_GIVEN EXERCISE_
Pick out every line in the items below that contains the string "skArc", and copy each one.

_MATERIAL FOR THIS TASK_
------------
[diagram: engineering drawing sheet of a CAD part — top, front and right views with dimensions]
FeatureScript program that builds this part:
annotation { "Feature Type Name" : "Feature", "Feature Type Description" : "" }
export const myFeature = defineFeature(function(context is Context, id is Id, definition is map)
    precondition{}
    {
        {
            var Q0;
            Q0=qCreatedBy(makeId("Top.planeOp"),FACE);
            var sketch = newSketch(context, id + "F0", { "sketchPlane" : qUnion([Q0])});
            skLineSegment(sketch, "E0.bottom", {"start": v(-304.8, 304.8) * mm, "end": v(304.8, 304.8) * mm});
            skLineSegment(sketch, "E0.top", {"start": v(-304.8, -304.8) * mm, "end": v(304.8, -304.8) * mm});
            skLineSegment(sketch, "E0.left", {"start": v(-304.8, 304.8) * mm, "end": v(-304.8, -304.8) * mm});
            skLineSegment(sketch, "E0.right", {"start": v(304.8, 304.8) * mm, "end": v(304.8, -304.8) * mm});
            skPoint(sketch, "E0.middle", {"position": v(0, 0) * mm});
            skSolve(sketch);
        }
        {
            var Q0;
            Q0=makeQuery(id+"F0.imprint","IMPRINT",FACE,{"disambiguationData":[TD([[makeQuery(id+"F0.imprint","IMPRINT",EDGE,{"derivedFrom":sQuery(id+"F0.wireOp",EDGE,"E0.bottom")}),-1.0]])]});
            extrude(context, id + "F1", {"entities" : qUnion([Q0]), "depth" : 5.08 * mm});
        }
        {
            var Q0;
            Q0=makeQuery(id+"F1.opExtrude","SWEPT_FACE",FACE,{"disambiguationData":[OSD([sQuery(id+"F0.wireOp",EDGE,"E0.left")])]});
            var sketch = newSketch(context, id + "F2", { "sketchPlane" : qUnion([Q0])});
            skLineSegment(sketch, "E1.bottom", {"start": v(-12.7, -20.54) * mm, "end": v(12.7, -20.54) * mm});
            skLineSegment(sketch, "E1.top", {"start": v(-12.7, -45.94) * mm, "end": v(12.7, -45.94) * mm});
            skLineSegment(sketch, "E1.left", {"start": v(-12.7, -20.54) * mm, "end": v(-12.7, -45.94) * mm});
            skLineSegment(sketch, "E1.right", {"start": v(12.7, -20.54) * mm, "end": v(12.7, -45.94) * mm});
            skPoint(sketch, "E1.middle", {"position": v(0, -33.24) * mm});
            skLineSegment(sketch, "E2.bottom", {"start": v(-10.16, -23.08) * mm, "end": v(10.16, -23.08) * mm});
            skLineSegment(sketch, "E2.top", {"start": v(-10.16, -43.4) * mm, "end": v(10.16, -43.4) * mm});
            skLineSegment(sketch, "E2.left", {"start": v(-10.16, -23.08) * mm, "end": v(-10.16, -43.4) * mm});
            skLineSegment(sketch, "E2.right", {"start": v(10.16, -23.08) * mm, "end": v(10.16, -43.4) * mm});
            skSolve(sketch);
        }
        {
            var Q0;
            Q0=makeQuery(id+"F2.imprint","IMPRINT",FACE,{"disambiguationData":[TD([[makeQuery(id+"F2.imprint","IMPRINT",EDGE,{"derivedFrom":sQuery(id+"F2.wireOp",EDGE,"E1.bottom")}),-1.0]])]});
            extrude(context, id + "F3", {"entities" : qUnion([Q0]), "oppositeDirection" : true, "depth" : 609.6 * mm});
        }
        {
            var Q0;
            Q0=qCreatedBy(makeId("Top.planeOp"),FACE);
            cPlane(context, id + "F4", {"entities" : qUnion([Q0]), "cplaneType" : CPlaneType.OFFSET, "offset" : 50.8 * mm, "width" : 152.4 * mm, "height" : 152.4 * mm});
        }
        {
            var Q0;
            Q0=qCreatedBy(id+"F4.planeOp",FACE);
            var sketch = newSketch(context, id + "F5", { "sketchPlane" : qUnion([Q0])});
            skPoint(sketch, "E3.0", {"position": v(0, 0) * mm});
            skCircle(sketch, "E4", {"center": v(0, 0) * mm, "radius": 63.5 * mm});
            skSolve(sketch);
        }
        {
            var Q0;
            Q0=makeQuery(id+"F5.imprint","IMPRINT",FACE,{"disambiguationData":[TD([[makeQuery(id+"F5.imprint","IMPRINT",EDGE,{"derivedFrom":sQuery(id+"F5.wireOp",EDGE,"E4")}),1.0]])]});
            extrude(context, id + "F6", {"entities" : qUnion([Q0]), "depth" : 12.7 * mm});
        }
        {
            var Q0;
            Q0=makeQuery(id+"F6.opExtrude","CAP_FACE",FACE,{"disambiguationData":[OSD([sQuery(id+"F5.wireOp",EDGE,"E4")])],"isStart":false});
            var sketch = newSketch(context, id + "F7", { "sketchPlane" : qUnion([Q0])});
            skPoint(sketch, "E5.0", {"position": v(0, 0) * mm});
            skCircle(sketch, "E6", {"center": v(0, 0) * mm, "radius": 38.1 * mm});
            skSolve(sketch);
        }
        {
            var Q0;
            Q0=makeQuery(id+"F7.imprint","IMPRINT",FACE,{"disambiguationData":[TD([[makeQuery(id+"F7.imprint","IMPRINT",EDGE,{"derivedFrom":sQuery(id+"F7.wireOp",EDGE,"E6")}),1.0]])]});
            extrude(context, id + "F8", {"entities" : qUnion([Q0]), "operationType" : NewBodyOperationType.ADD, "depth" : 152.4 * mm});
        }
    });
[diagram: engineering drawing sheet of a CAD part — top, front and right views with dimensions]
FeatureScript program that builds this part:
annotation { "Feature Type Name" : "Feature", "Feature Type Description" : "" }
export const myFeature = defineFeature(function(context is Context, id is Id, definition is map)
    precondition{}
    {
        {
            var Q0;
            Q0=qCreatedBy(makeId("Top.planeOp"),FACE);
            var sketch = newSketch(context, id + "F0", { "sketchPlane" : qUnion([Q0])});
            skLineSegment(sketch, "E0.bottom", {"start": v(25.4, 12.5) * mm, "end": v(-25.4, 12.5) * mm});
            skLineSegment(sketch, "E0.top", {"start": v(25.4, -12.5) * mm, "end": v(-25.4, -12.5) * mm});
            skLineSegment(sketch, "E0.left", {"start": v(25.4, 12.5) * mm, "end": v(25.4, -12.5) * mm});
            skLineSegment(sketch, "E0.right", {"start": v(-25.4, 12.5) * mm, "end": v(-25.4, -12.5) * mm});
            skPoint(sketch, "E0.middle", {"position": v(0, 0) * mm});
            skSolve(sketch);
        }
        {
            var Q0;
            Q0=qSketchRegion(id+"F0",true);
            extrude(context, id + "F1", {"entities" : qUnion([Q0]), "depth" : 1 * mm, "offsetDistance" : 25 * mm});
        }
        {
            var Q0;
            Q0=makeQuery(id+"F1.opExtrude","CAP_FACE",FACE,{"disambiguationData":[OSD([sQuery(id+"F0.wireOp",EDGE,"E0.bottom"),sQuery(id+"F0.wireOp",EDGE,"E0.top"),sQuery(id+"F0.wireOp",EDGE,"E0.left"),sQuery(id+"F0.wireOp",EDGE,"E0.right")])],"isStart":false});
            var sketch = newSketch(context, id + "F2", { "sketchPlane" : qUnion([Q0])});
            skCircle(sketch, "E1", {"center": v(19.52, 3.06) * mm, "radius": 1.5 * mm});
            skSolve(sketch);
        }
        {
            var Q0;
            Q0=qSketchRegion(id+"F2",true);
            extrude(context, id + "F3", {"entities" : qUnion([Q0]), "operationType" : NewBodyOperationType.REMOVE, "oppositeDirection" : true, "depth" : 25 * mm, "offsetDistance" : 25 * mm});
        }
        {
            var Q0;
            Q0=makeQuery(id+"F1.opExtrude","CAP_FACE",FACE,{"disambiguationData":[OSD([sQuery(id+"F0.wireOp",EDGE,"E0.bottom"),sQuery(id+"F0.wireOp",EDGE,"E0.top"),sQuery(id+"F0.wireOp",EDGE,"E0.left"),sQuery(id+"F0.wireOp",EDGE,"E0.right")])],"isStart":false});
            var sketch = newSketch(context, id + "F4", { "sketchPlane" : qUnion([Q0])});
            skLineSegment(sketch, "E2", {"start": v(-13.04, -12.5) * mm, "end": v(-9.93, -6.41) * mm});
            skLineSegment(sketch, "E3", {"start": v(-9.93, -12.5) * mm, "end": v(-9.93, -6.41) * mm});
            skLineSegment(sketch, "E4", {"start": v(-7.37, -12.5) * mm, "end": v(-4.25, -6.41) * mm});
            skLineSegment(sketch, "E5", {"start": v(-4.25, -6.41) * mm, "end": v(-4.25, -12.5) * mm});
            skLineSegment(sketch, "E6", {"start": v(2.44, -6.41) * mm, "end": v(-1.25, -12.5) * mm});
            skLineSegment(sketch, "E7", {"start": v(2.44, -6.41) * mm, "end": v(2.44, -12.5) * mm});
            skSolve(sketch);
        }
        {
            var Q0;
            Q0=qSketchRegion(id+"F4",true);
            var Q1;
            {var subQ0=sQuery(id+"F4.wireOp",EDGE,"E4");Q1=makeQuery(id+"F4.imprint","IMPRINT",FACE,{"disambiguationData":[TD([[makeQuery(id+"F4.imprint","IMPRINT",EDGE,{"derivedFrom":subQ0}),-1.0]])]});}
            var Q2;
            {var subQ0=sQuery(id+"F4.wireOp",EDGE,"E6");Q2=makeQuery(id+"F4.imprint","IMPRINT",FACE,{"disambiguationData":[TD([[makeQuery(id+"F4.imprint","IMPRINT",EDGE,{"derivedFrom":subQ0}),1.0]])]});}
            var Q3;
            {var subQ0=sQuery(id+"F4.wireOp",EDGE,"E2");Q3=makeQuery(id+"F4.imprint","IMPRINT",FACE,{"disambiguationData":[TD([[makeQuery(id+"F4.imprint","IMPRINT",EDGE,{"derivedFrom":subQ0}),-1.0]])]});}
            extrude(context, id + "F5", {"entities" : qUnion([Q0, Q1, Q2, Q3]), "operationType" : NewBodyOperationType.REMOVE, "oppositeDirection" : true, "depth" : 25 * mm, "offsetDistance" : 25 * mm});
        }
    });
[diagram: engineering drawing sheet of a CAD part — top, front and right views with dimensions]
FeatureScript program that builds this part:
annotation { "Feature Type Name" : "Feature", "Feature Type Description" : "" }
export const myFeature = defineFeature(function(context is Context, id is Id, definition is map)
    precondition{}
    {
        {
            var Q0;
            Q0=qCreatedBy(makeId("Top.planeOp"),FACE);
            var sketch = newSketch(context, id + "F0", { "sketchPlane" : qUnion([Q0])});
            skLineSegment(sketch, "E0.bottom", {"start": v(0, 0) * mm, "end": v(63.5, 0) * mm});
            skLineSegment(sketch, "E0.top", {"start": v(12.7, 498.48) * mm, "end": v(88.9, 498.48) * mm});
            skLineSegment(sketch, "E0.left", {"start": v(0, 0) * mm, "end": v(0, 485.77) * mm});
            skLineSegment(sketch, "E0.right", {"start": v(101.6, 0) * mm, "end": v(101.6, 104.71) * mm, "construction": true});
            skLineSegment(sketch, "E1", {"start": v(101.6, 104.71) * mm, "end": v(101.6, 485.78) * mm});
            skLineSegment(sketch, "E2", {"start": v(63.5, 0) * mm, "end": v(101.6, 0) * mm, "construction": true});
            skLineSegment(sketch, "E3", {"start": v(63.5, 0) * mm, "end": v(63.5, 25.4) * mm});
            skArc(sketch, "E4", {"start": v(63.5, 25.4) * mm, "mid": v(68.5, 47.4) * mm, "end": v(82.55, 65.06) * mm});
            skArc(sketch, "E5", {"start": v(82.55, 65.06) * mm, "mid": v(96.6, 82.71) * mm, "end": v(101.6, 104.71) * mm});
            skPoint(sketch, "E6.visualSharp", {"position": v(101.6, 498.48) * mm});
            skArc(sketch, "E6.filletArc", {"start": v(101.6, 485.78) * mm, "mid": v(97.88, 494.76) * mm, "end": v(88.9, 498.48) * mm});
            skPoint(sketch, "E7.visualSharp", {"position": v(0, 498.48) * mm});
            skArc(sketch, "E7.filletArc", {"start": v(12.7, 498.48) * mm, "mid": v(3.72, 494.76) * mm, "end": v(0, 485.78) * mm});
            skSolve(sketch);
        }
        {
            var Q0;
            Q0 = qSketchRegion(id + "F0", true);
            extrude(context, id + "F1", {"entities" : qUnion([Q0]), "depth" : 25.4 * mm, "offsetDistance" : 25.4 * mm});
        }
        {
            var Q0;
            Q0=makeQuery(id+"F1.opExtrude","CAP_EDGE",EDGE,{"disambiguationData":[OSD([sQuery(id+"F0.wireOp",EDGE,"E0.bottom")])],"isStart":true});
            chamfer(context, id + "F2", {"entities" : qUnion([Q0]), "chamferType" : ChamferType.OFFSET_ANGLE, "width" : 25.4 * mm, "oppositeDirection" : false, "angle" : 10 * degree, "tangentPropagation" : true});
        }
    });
------------
_SOLUTION TO THE PROBLEM_
            skArc(sketch, "E4", {"start": v(63.5, 25.4) * mm, "mid": v(68.5, 47.4) * mm, "end": v(82.55, 65.06) * mm});
            skArc(sketch, "E5", {"start": v(82.55, 65.06) * mm, "mid": v(96.6, 82.71) * mm, "end": v(101.6, 104.71) * mm});
            skArc(sketch, "E6.filletArc", {"start": v(101.6, 485.78) * mm, "mid": v(97.88, 494.76) * mm, "end": v(88.9, 498.48) * mm});
            skArc(sketch, "E7.filletArc", {"start": v(12.7, 498.48) * mm, "mid": v(3.72, 494.76) * mm, "end": v(0, 485.78) * mm});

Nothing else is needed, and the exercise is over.